D'autres soulignent les difficultés de mise en œuvre dans les pays où se pratiquent plusieurs langues locales, dont le choix peut attiser les tensions ethniques et politiques. Steve Walter, professeur agrégé à l'Université internationale de Dallas, pointe du doigt "un bras de fer politique" au Timor oriental, où il a soutenu un changement mais "des gens influents veulent toujours le portugais".

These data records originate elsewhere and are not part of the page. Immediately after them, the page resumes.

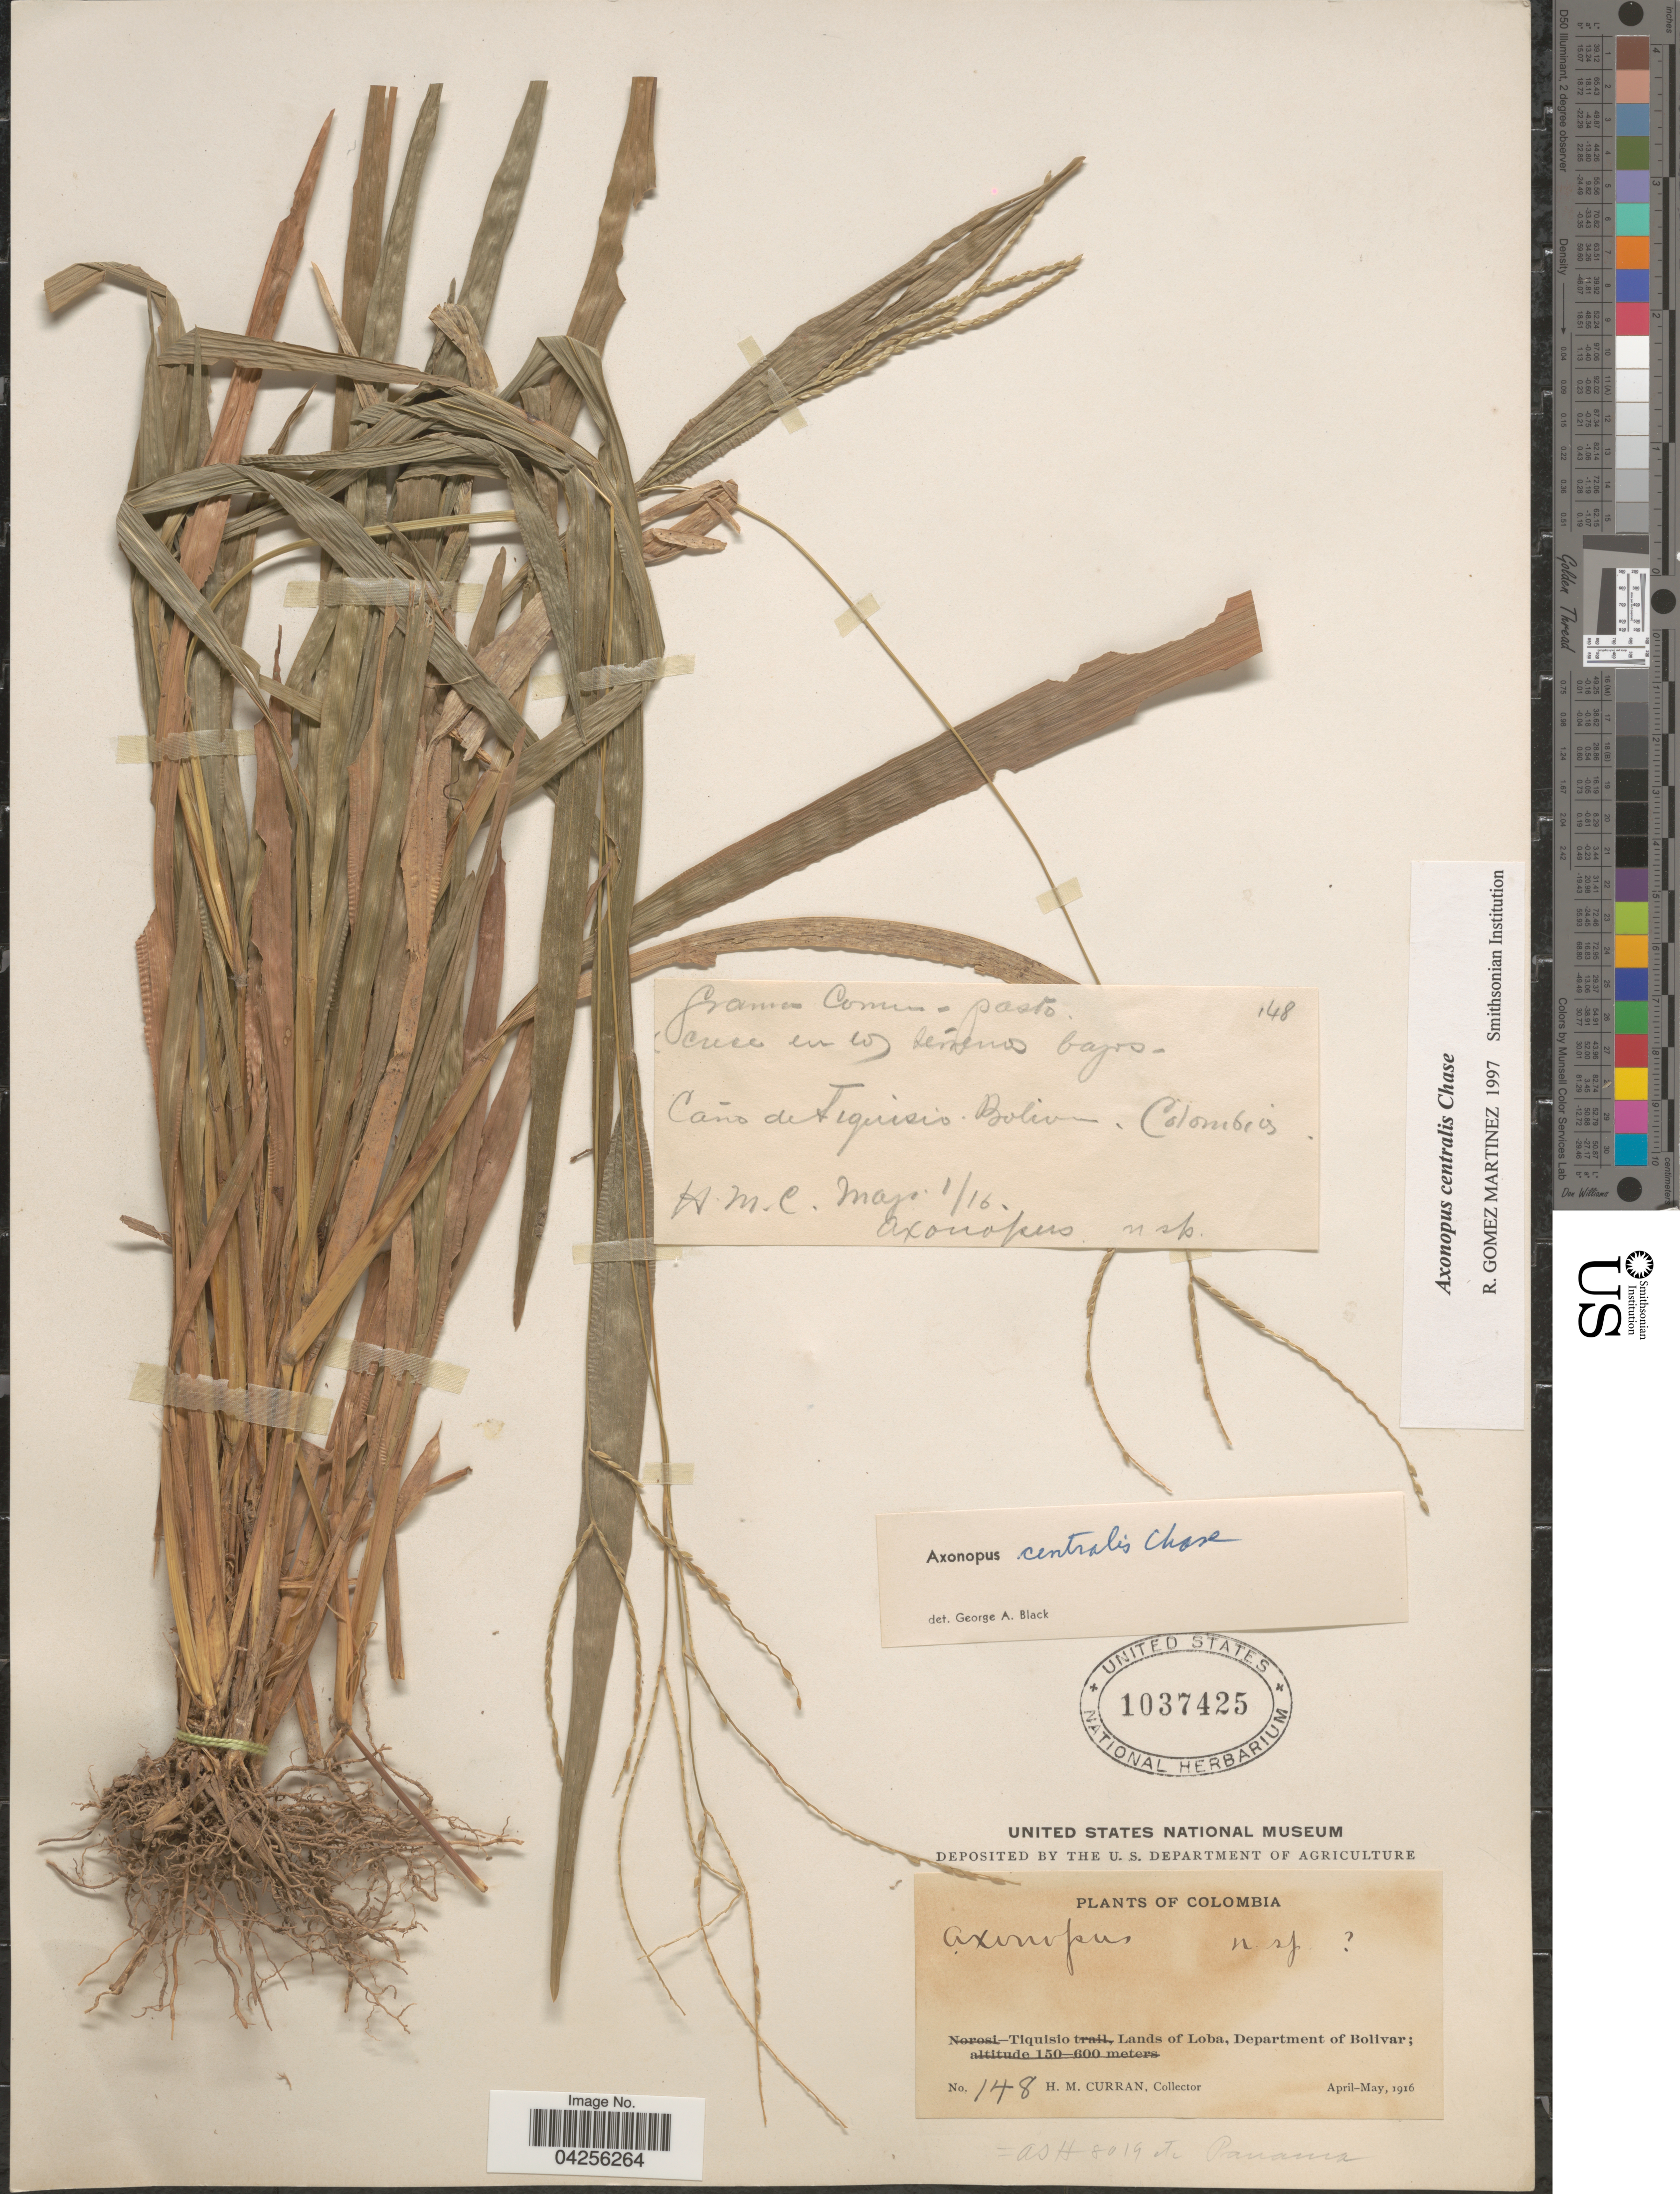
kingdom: Plantae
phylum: Tracheophyta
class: Liliopsida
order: Poales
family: Poaceae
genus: Axonopus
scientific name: Axonopus centralis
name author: Chase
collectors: H. M. Curran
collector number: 148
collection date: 1916-05-01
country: Colombia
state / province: Bolívar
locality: Tiquisio, Lands of Loba, Department of Bolivar. Caño de Tiquisio.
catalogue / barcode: US 1037425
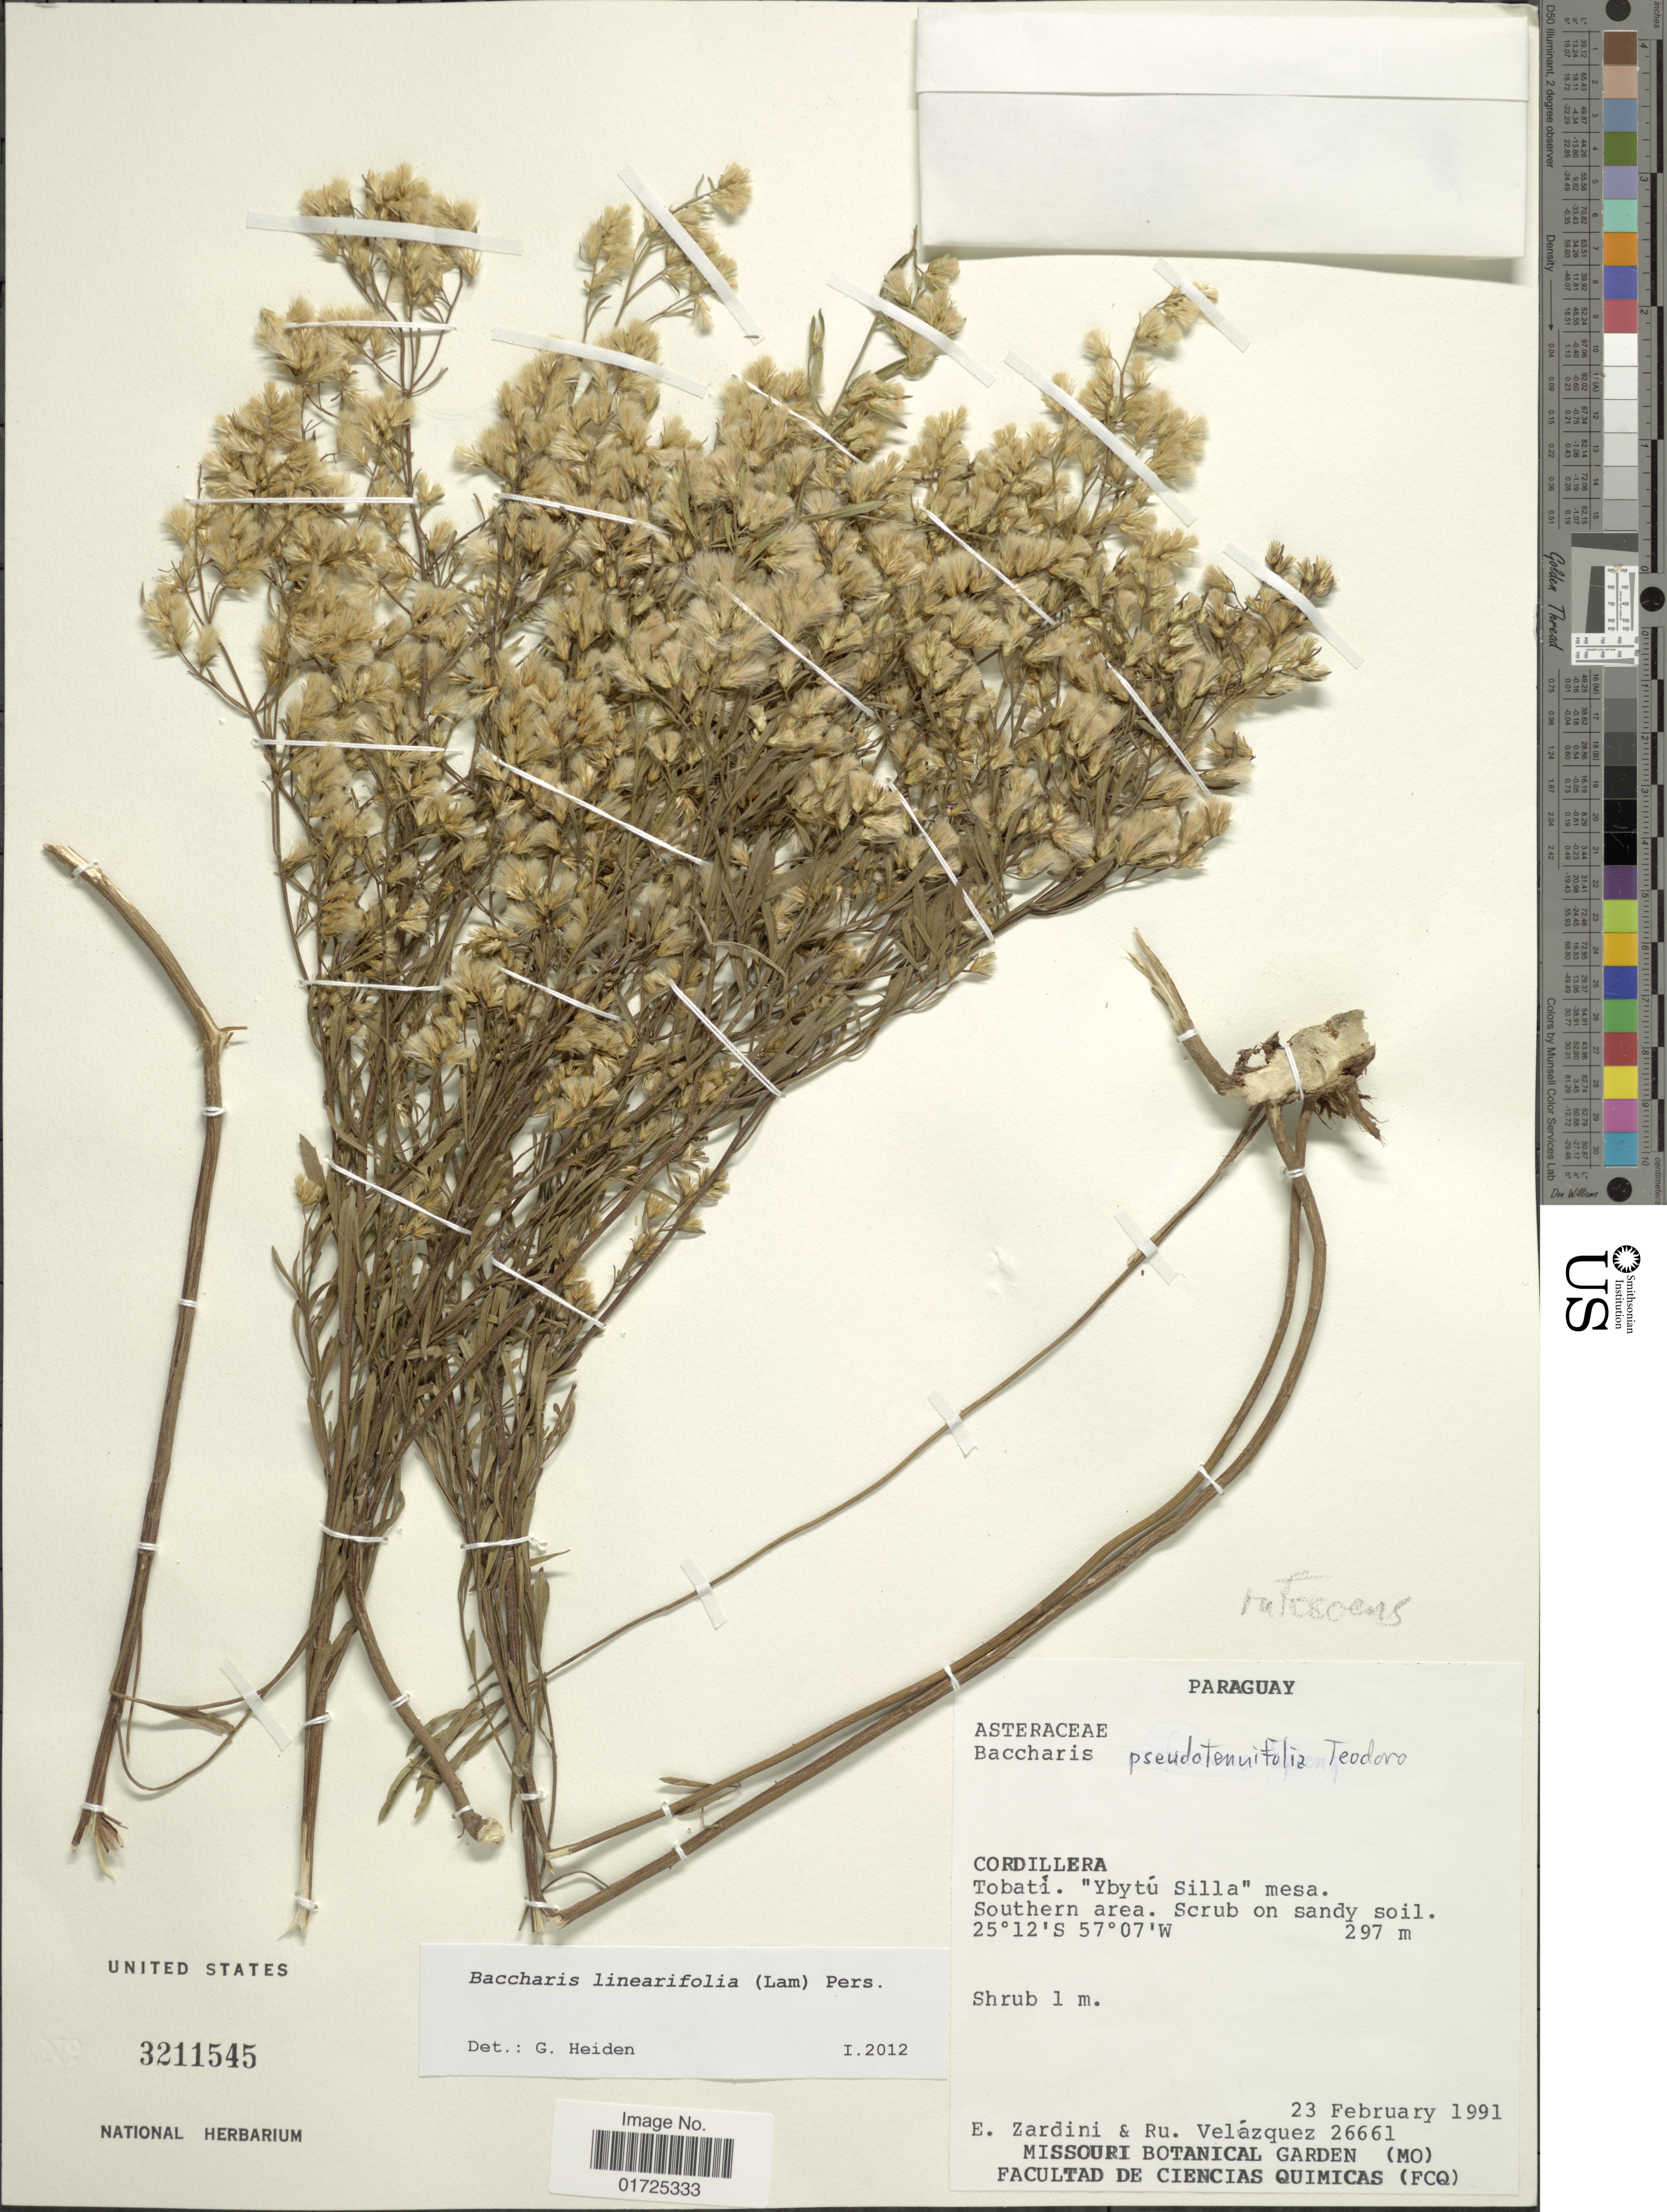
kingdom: Plantae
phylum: Tracheophyta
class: Magnoliopsida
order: Asterales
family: Asteraceae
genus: Baccharis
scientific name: Baccharis linearifolia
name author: (Lam.) Pers.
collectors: E. M. Zardini & R. Velázquez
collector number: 26661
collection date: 1991-02-23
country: Paraguay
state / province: Cordillera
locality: Cordillera. Tobati. "Ybyt0 Silla" mesa. Southern area.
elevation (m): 297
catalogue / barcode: US 3211545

Néanmoins, Walter voit une évolution vers un intérêt et un débat accrus sur le terrain. « Quand j'ai commencé à assister aux réunions de la Société d'éducation internationale comparée il y a 25 ans, si quelqu'un parlait d'éducation dans la langue maternelle, les gens ricanaient et disaient qu'ils étaient extrémistes », dit-il. « Désormais, 10 à 20 séances seront consacrées à la question. Il y a beaucoup plus d'ouverture. »
L'expérience du Cameroun en matière d'enseignement en langue maternelle dans le nord-ouest a échoué avec une guerre civile qui a entraîné la fermeture des écoles de la région au cours des trois dernières années. Mais Chuo, qui est actuellement basé dans la capitale Yaoundé, reste déterminé.
Il forme une nouvelle génération d'enseignants à ses techniques et espère ouvrir des classes complémentaires de kom aux émigrés. « Les communautés me demandent de revenir et de faire quelque chose », dit-il.
Note du blog : ex Africa semper aliquid novi
Misquotation: ‘Always something new out of Africa’
A proverbial expression, translating the Latin ex Africa semper aliquid novi, used in English from the mid 16th century; since 1937, the phrase has probably also evoked the thought of Karen Blixen’s memoir Out of Africa. The immediate source of the saying is a passage in the Natural History of the Roman scholar Pliny the Elder. Explaining the number of African animals by hybridization (for example, lions breeding with leopards), Pliny explains that this is what gave rise to what he calls a common Greek saying that ‘Africa always brings forth something new.’ The allusion is to a passage in Aristotle’s History of Animals in which he notes that the most numerous forms of wild animals are to be found in Libya, and give the saying ‘Libya is always showing something new.’
From the Oxford Dictionary of Quotations.
Lecture supplémentaire :
Botswana to Introduce 11 local languages in schools
Improving Learning Outcomes through Mother Tongue-Based Education
En Afrique, les langues empruntent les unes aux autre - reportage du Kenya
Je trouve cet article très intéressant.
Le problème, c'est parfois le nombre de langues locales qui se superposent.
Dans la famille de mon mari aux Grisons, le fils de son neveu parlait suisse-allemand à la maison (mère zurichoise), romanche à l'école enfantine, italien avec sa grand-mère (immigrée de la Valteline) et quand il s'agissait d'apprendre à lire, c'était le "bon allemand". Il avait parfois de la peine à s'y retrouver. Mais il me semble bon qu'un retour à la localisation se fasse, sans exclure non plus l'étranger (ou le colon!)